## Data for the task
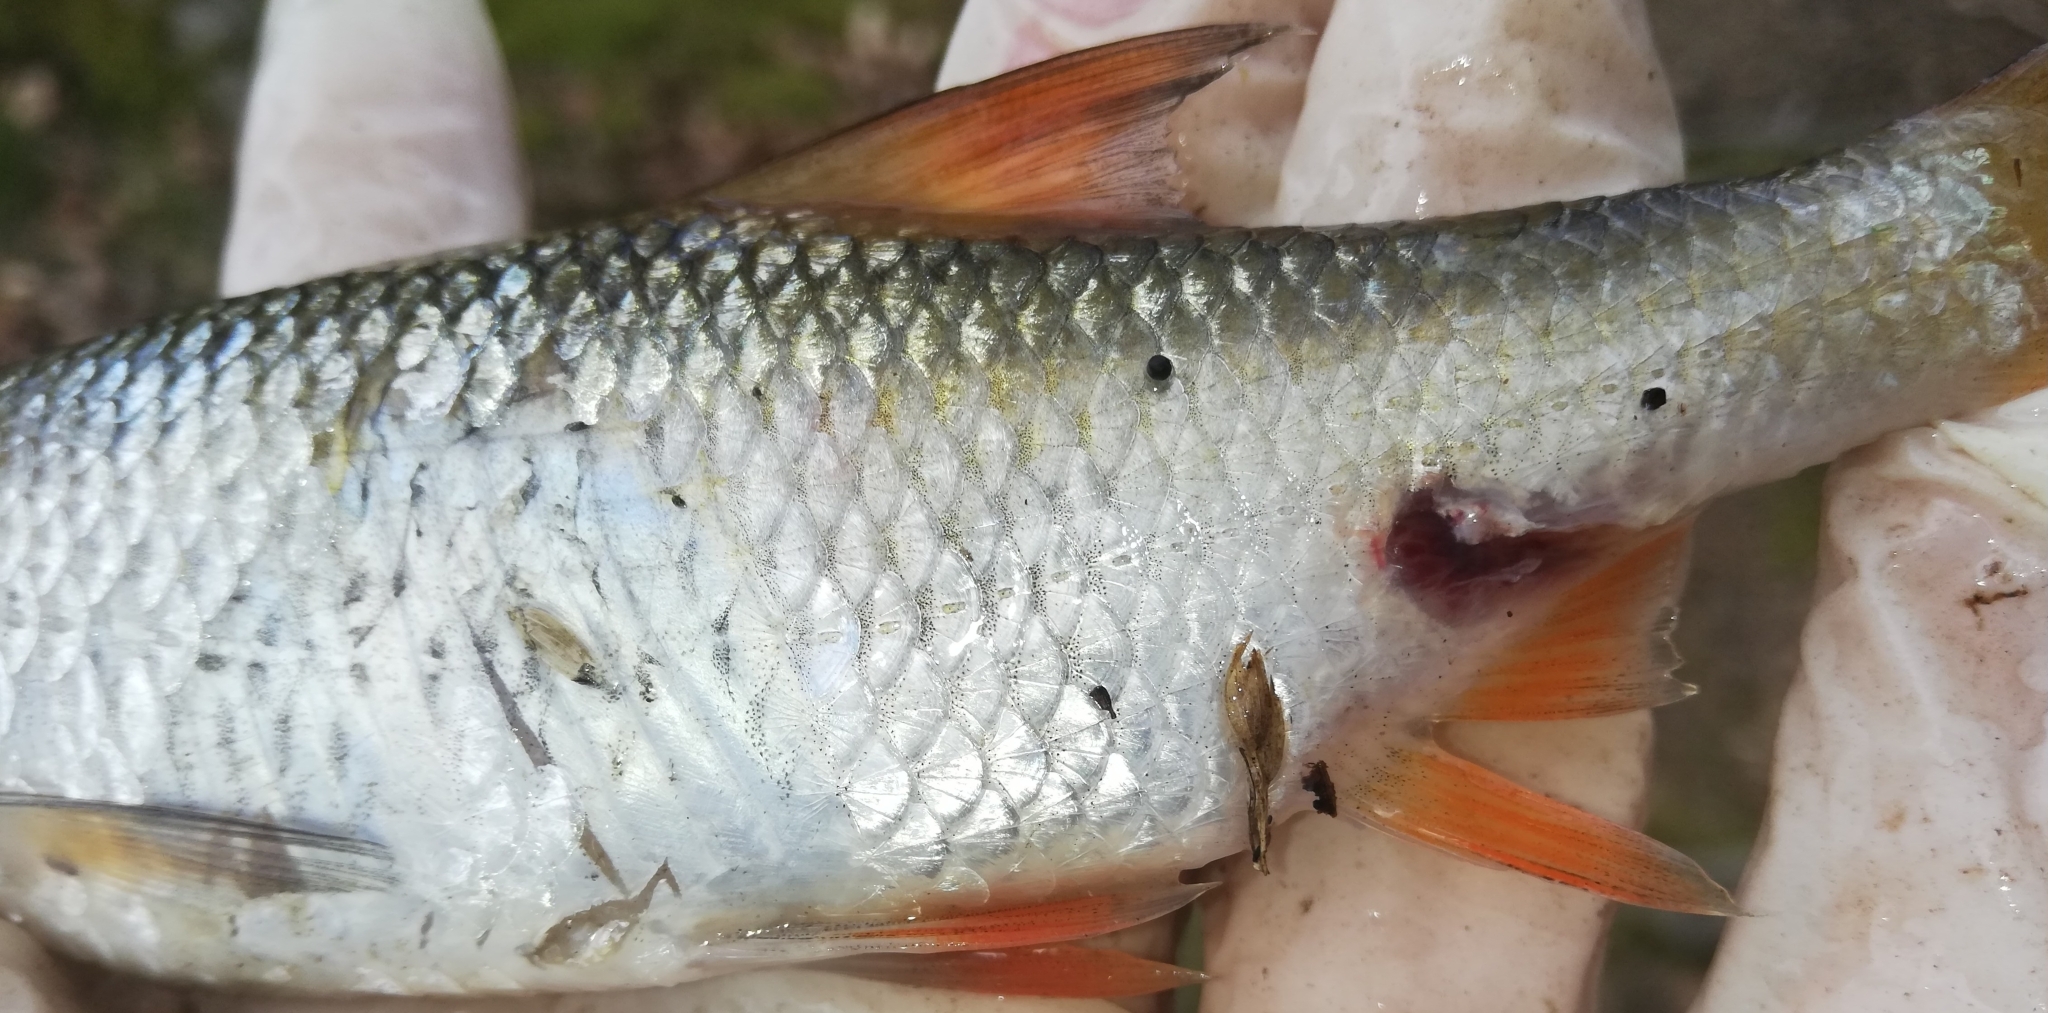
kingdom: Animalia
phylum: Chordata
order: Cypriniformes
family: Cyprinidae
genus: Rutilus
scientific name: Rutilus rutilus
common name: Roach
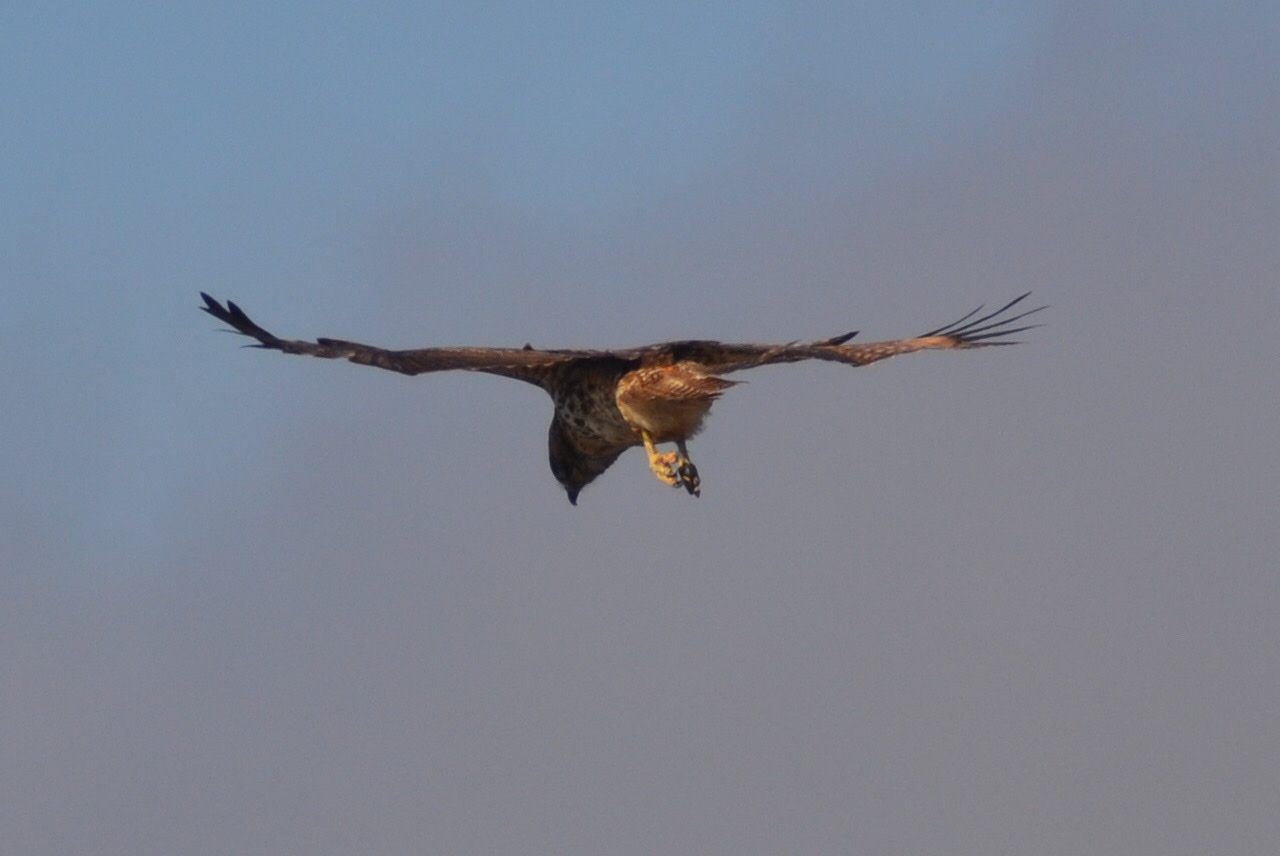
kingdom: Animalia
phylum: Chordata
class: Aves
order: Accipitriformes
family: Accipitridae
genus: Buteo
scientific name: Buteo jamaicensis
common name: Red-tailed hawk
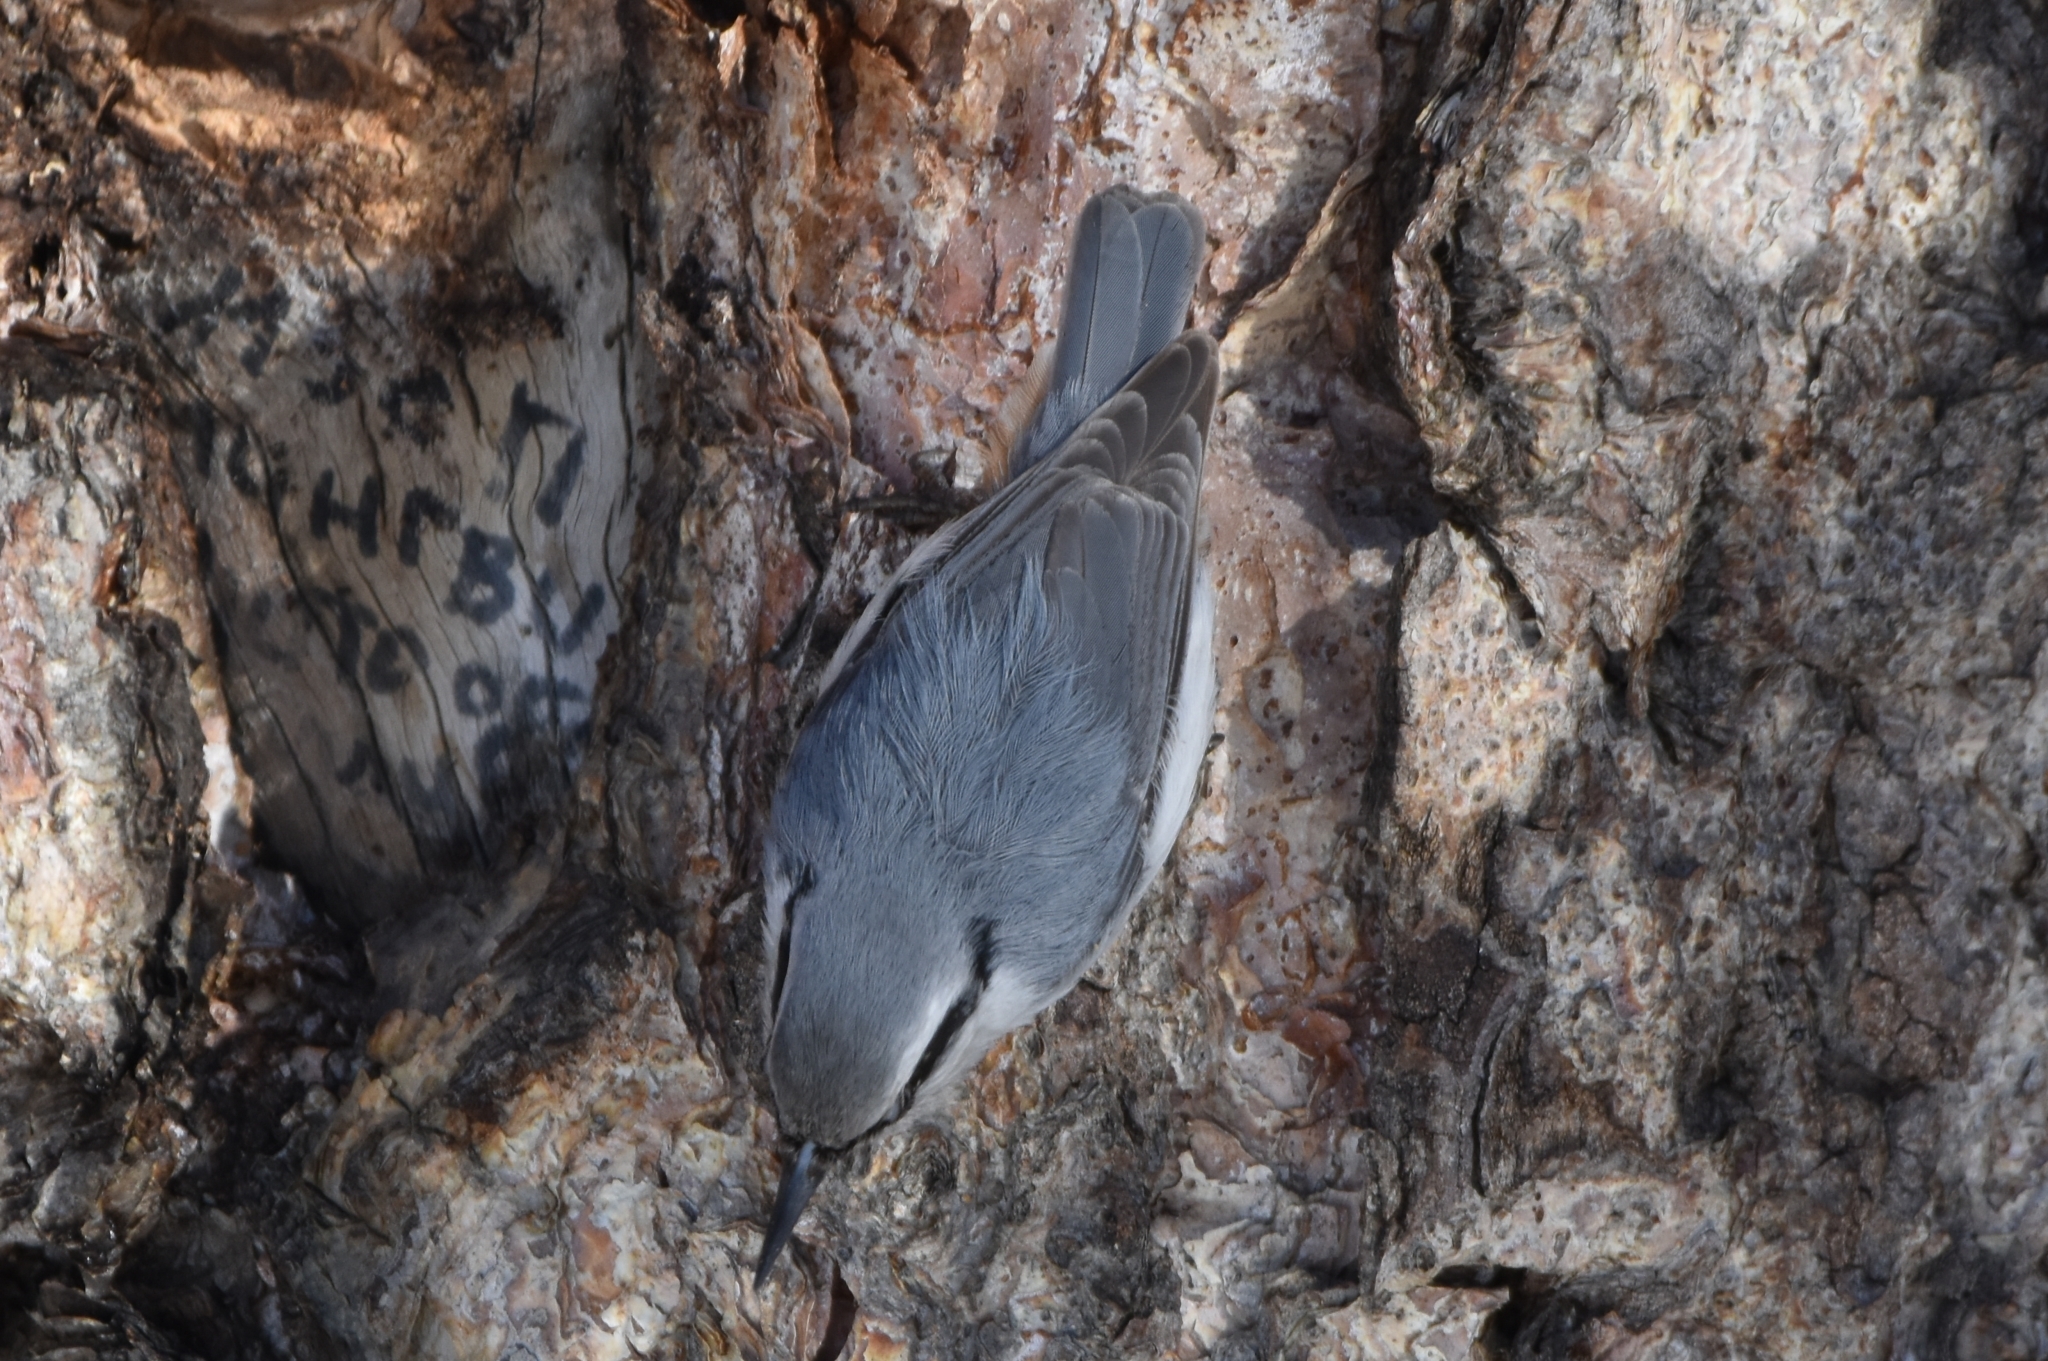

## Task requirements
Output the lines starting at the one containing "family: Cyprinidae" and ending at the final line of the rows as a Markdown table with the columns "No." and "Entry". Number each line, and omit blank lines and the pictures.

## Expected output
| No. | Entry |
|---|---|
| 1 | family: Cyprinidae |
| 2 | genus: Rutilus |
| 3 | scientific name: Rutilus rutilus |
| 4 | common name: Roach |
| 5 | kingdom: Animalia |
| 6 | phylum: Chordata |
| 7 | class: Aves |
| 8 | order: Accipitriformes |
| 9 | family: Accipitridae |
| 10 | genus: Buteo |
| 11 | scientific name: Buteo jamaicensis |
| 12 | common name: Red-tailed hawk |